There is still so much that I haven’t been able to tell you in this post, or show you, through the many pictures I took there. I documented this trip so well but unfortunately, the laptop with all the carefully organized files has a virus at the moment, and the pictures cannot be accessed. I rode an elephant, guys. I touched an elephant’s trunk, and you would think it’s soft but it’s actually very rough, and weird and hairy, just so you know. I bought a shark tooth necklace. I smiled at nice strangers. I went for this grand, awe inspiring show that is compared to Broadway shows and that people like Rihanna have seen. I spent hours to and from the resort in a shuttle, on which I slept instead of doing that whole looking-out-of-a-window-pretending-I’m-in-a-dramatic-movie thing that I did in Istanbul. We met a nice Australian couple.  We ate seafood on the big boat, and it was really, really good. I got my legs tanned to the perfect shade. I bought what I have dubbed the ‘adventure bag’ which currently just holds my DSLR.

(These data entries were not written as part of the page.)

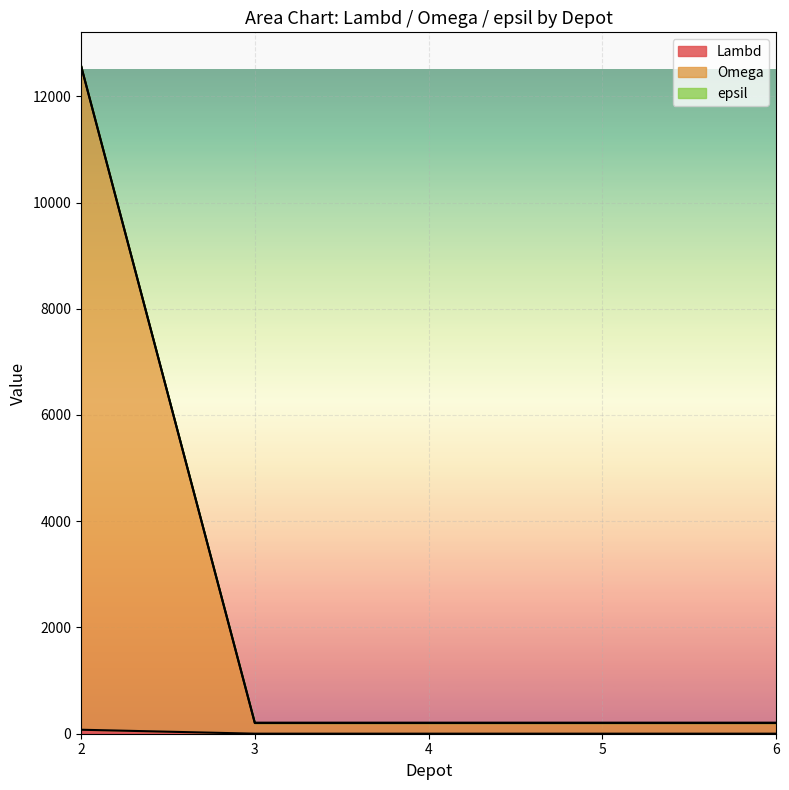

Reading left to right, extract all data points from this chart.

Lambd: 2=75	3=1	4=1	5=1	6=1
Omega: 2=12575	3=201	4=201	5=201	6=201
epsil: 2=12575	3=208	4=208	5=208	6=208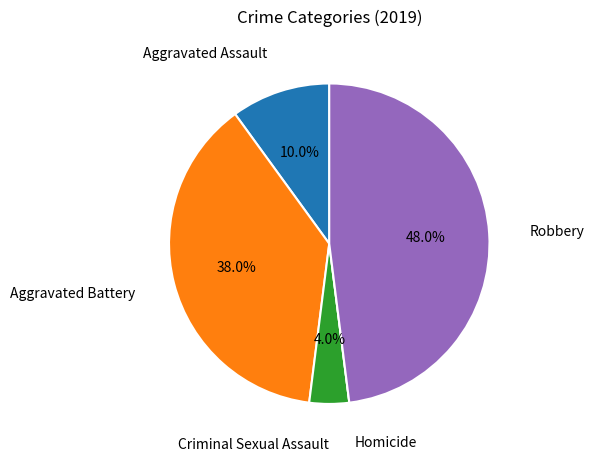

Does any single category account for the majority?

No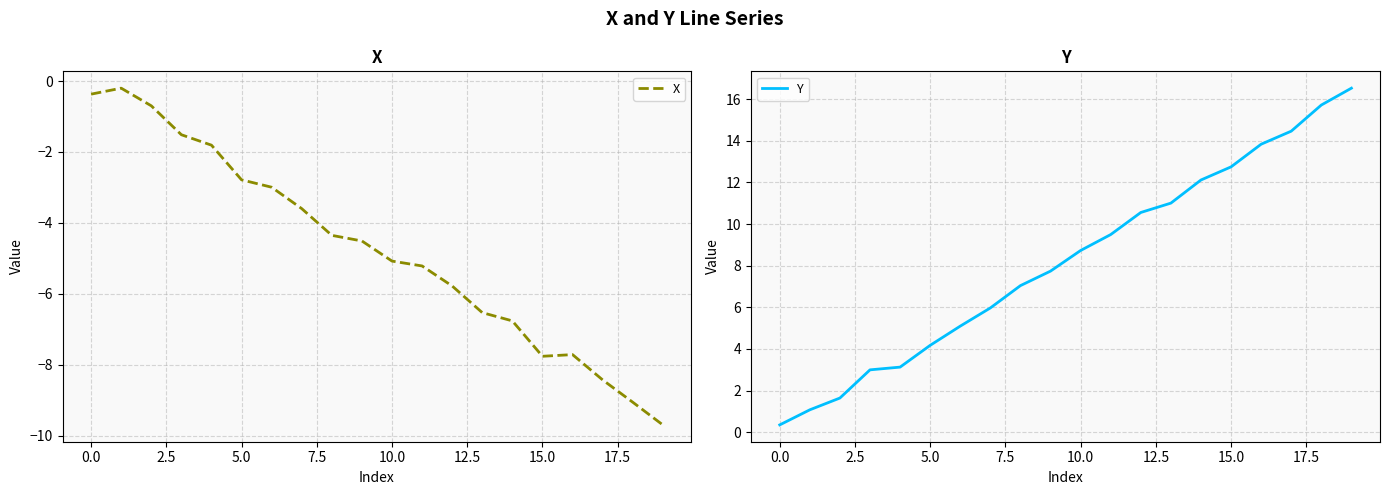

What are all the series names shown in the legend?

X, Y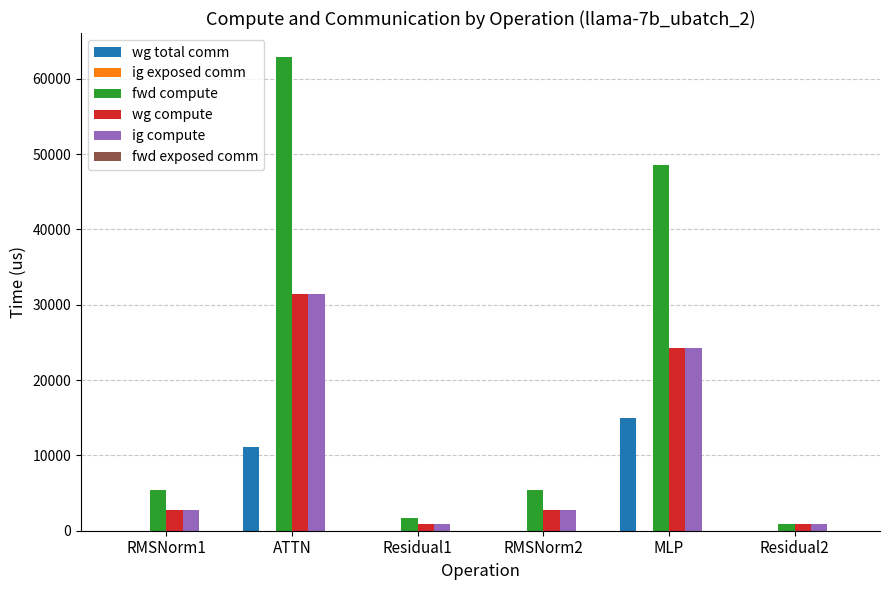

What is the maximum value shown in the chart?

62930.9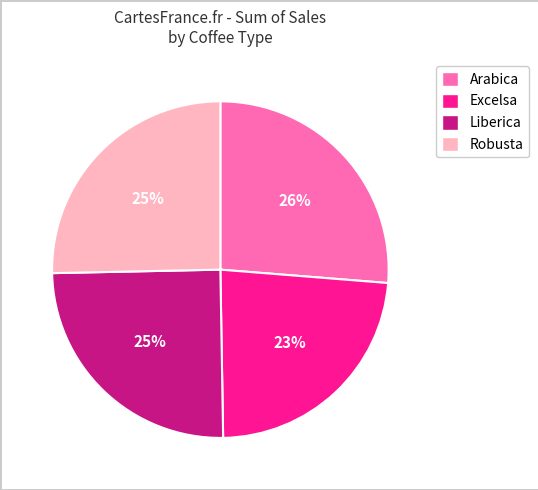

Does Liberica represent more than half of the total?

No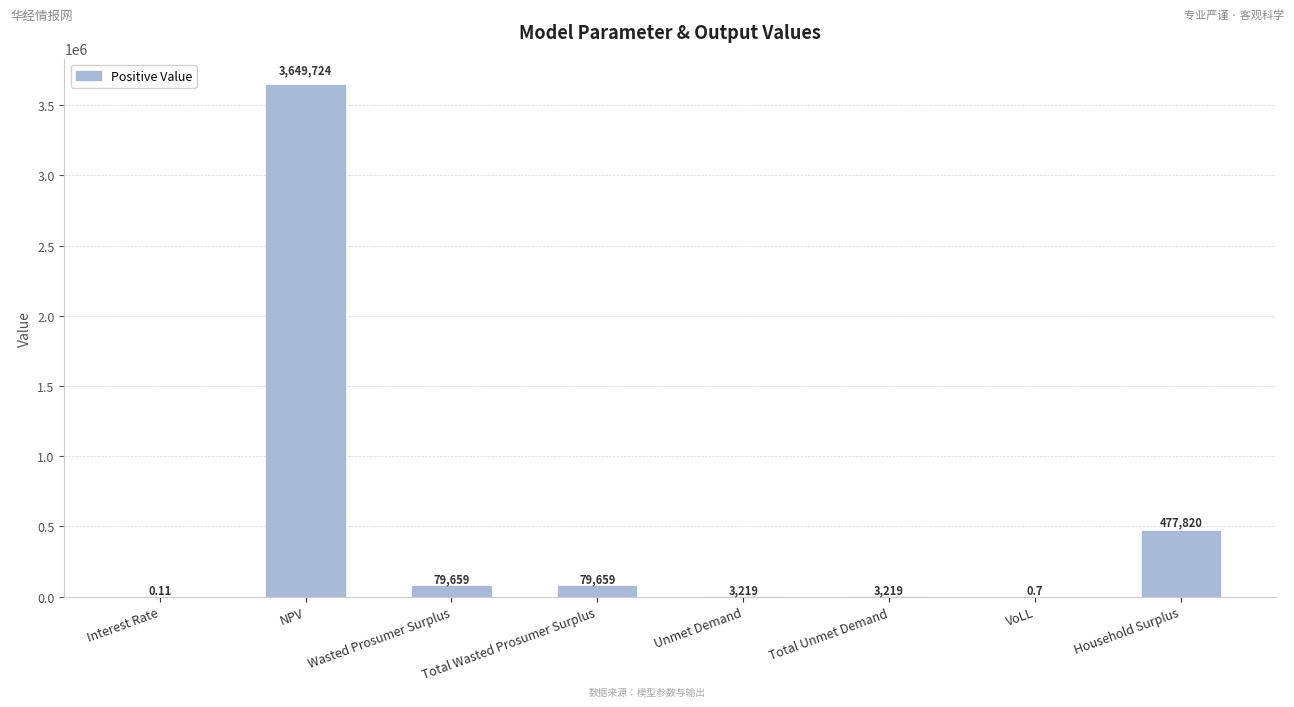

Count the number of categories in the chart.

8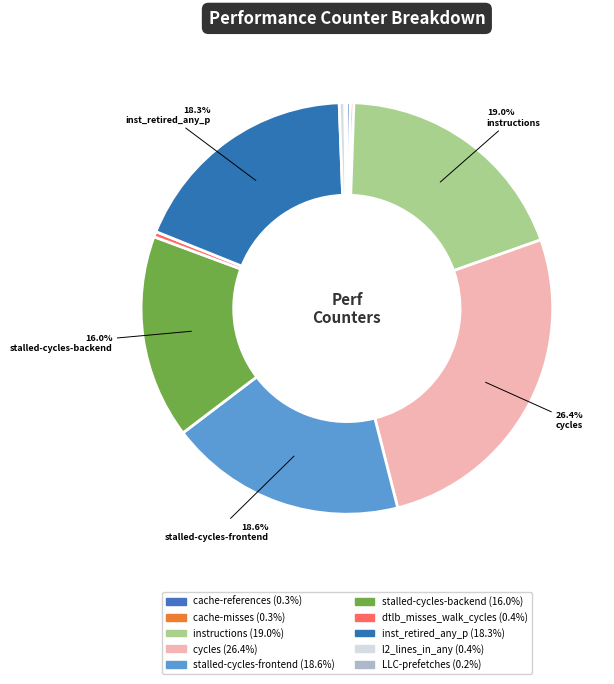

Which category has the smallest portion of the pie?

LLC-prefetches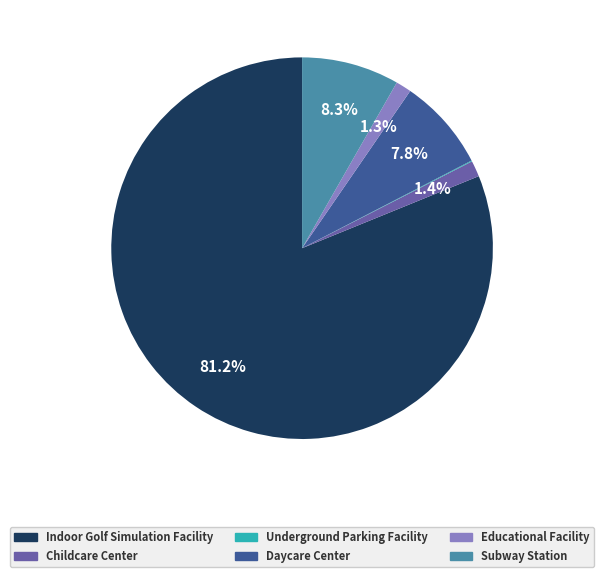

Which category has the biggest portion of the pie?

Indoor Golf Simulation Facility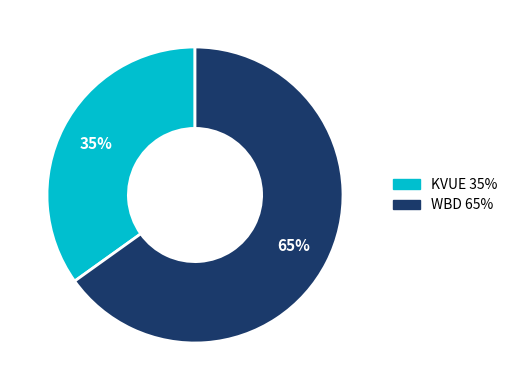

True or false: WBD accounts for 65% of the total.

True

As I was saying previously, Thailand taught me about myself. I learnt that I really, really like traveling. This is why I feel something so different inside of me whenever and wherever I go. It’s going to be like this everywhere-I’ll fall in love with a place, and it will feel like home, a part of my soul and my being. This wanderlust-it’s real. It’s not just the name of my blog anymore, it is very much a part of me, and I actually do want to quench this undeniable wanderlust, only now I know it can’t be quenched. I will always want to explore more, see more, experience more. I love nature. I want to hike up to a waterfall, see the Northern lights, explore caves and go on a safari. At the same time I’m sure the city girl side to me isn’t dead either. I know this because of my strange, intense feelings for Istanbul.

I am a born traveler, with a strange sort of love for every place I experience.